In all, 57 schools in the region were closed for two days while investigators searched for a cause but none was found. The Faridpur school mystery has all the textbook signs of a mass hysteria outbreak.
Understanding Mass Hysteria
Mass hysteria is often misunderstood as being an illness that sufferers are making up. In fact the symptoms are verifiable and not imaginary. The issue is instead what is causing the symptoms—whether some external environmental contaminant or instead a form of suggestion-driven social contagion.

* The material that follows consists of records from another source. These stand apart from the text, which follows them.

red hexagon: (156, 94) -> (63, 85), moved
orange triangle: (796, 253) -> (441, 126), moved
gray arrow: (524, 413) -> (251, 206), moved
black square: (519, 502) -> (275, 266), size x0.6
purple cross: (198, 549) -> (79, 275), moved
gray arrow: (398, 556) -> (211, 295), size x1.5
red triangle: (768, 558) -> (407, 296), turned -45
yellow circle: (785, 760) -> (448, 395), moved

Humans are social animals and we often take our cues from other people, both consciously and unconsciously. Research has shown, for example, that yawning and moods can be contagious. In the same way, people can unconsciously mimic the actions and reactions of their peers; if one or more of them start to faint or feel sick in their presence it can create a domino effect, spreading to others.
Outbreaks of mass hysteria (also known as mass sociogenic illness) are most common in closed social units such as schools and factories where afflicted individuals have strict routines and are under stress.
Symptoms of mass hysteria are typically both minor — such as shortness of breath, fainting, nausea, and headache — and short-lived, lasting anywhere from a few minutes to a few hours. Because there is no physical irritant to treat or remove from the patient, there is no real treatment other than attention from doctors, parents, teachers or other authorities.
The fact that no further reports have surfaced from the Faridpur district schools is strong evidence that the mass hysteria diagnosis is correct. This is because nothing had been done to the schools during the closing, so there was no change in the conditions before and after the outbreak.
Had the breathing difficulties been caused by some environmental agent or toxin—a gas leak, chemical spill, or mold spores, for example—the students would have once again come down with the symptoms upon returning to the affected schools.
Since the illness was spread through social interaction, the most effective way to deal with the outbreak was to close the schools, thus limiting students’ interactions with each other. Isolating the students outside of school in a quarantine — for example preventing them from seeing friends or siblings until the school reopened — would be even more effective, but impractical to enforce.
Supervisor Biswas’s reaction serves as a model for other school administrators in dealing with suspected cases of mass hysteria: investigate thoroughly and shut down the school for a few days to calm the community’s fears.